Crisis Profits by Commodity Traders: Why Switzerland Needs a Supervisory Authority and an Excess Profits Tax
Zurich, Lausanne, 19. January 2023
The greater the crises, the greater the volatility on the commodity markets and thus, the higher the profits of traders: indeed, the pandemic years of 2020 and 2021 were already extremely profitable for most Swiss-based traders. But in the first half of 2022, they even took it up a notch. Cargill, the world's biggest agricultural trader which manages its global grain trade from Geneva, generated a profit of USD 6.7 billion in the fiscal year from June 2021 to May 2022; an increase of 141% compared to their pre-pandemic average. Glencore in turn, which had recorded massive losses in 2020, increased its profits in 2021 by a colossal 661%. In the first half of 2022, the Zug-based group even beat this record figure by a tenfold increase in profit compared to the first six months of 2021, with USD 12 (!) billion. Public Eye's report on «War, Crises and Record Profits» not only shows the business figures of the ten largest commodity traders with headquarters or trading offices in Switzerland, but also who benefits from this enormous flood of money: a few commodity billionaires.
Economically, these record profits made by Cargill, Glencore and their competitors have led to a massive growth of this high-risk industry. According to statistics by the Swiss National Bank, the value generated by the sector in 2017 amounted to 25 billion Swiss francs, which, according to the Federal Council's 2018 Commodities Report, represented around 3.8% of gross domestic product (GDP). This figure has more than doubled since: In 2021, with 58.5 billion Swiss francs, commodity trading represents an incredible 8% of the GDP. In the private services sector, commodity trade is second only to the financial market (9.1% of GDP). The banks alone (without insurances, etc.) only accounted for 3.6% in 2020, generating not even half as much as the commodity trading hub. The Federal Administration, the media and even the industry association still refer to the 3.8% today. In light of the ground-breaking half-year figures of the traders against the background of the ongoing war in Ukraine, the industry’s GDP share will very likely be even higher in 2022.

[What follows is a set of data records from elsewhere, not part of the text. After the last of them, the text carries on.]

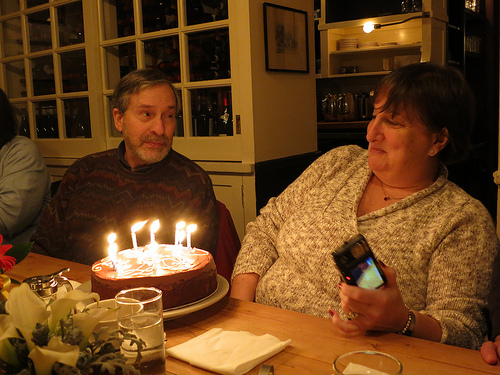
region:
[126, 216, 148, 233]
flame on top of candle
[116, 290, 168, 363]
tall glass with water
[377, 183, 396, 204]
necklace around woman's neck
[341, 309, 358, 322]
shiny ring on finger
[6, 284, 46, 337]
white flower in centerpiece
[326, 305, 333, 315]
dark red painted finger nail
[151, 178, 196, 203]
dark stripes on shirt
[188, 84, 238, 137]
glass panel in cabinet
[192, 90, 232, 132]
glass wine bottles in cabinet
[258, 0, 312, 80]
picture hanging on wall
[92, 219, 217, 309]
Chocolate birthday cake with candles.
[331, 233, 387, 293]
Black digital camera in woman's hand.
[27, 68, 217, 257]
Man in brown sweater with gray hair.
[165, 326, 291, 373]
White folded napkin on a table.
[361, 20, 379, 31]
Light bulb on in the background.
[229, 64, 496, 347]
Woman in light color sweater holding a camera.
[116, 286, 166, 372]
Glass on water on the table.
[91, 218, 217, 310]
Chocolate cake on a table.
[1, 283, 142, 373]
White flowers on a table.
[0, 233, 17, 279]
Red flower on a table.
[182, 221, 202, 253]
burning candle on a chocolate cake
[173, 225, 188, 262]
burning candle on a chocolate cake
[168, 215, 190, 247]
burning candle on a chocolate cake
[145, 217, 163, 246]
burning candle on a chocolate cake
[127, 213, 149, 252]
burning candle on a chocolate cake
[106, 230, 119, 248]
burning candle on a chocolate cake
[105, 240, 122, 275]
burning candle on a chocolate cake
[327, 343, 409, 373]
rim of a glass on the table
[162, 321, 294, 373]
white napkin sitting on the table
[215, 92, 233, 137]
wine bottle in the cabinet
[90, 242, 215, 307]
a chocolate cake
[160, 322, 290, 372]
a white napkin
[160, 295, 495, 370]
part of a wooden table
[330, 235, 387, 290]
a black camera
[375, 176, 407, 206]
part of a woman's necklace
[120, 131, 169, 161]
a man's gray beard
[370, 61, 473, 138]
a woman's short cut hair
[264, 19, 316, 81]
part of a picture frame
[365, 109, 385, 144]
the nose of a woman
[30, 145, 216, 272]
part of a man's sweater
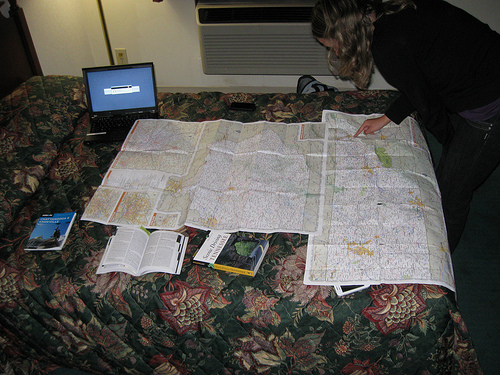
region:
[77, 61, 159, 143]
open laptop computer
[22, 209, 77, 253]
a travel guide book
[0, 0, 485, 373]
a full size hotel bed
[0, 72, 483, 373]
green colorful quilted bed spread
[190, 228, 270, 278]
a travel guide book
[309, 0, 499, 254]
an adult female with long hair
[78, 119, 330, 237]
an open travel map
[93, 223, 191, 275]
an open travel guide book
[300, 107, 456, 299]
an open travel map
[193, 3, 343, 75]
an air conditioning unit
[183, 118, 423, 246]
there is a map on the bed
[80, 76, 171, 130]
the laptop is on the bed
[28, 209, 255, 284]
there are three books on the bed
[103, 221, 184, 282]
one book is open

As home state of this high-risk industry, Switzerland's responsibility also increases with the sector’s size, especially since the country systematically attracts these extremely profitable companies with its low-tax policy and lack of regulation. The equally risky financial sector has been subject to a financial market supervisory authority (FINMA) since 2007. A similar authority, including the necessary legal basis, to monitor the commodity trading sector is long overdue. Its growing economic weight, as well as countless wrongdoings, increasingly demonstrate the urgency for such commodity market supervision (Rohma). Moreover, the Swiss Federal Council and Parliament must ensure a fair redistribution of these excess profits, generated as a result of the pandemic and the war in Ukraine. Indeed, a tenfold increase in profits in a time of crisis, as in the case of Glencore, is clearly illegitimate. As a consequence, such as has already been introduced in the EU and various other countries, a special tax must be levied on crisis-related excess profits by energy and commodity companies based in Switzerland.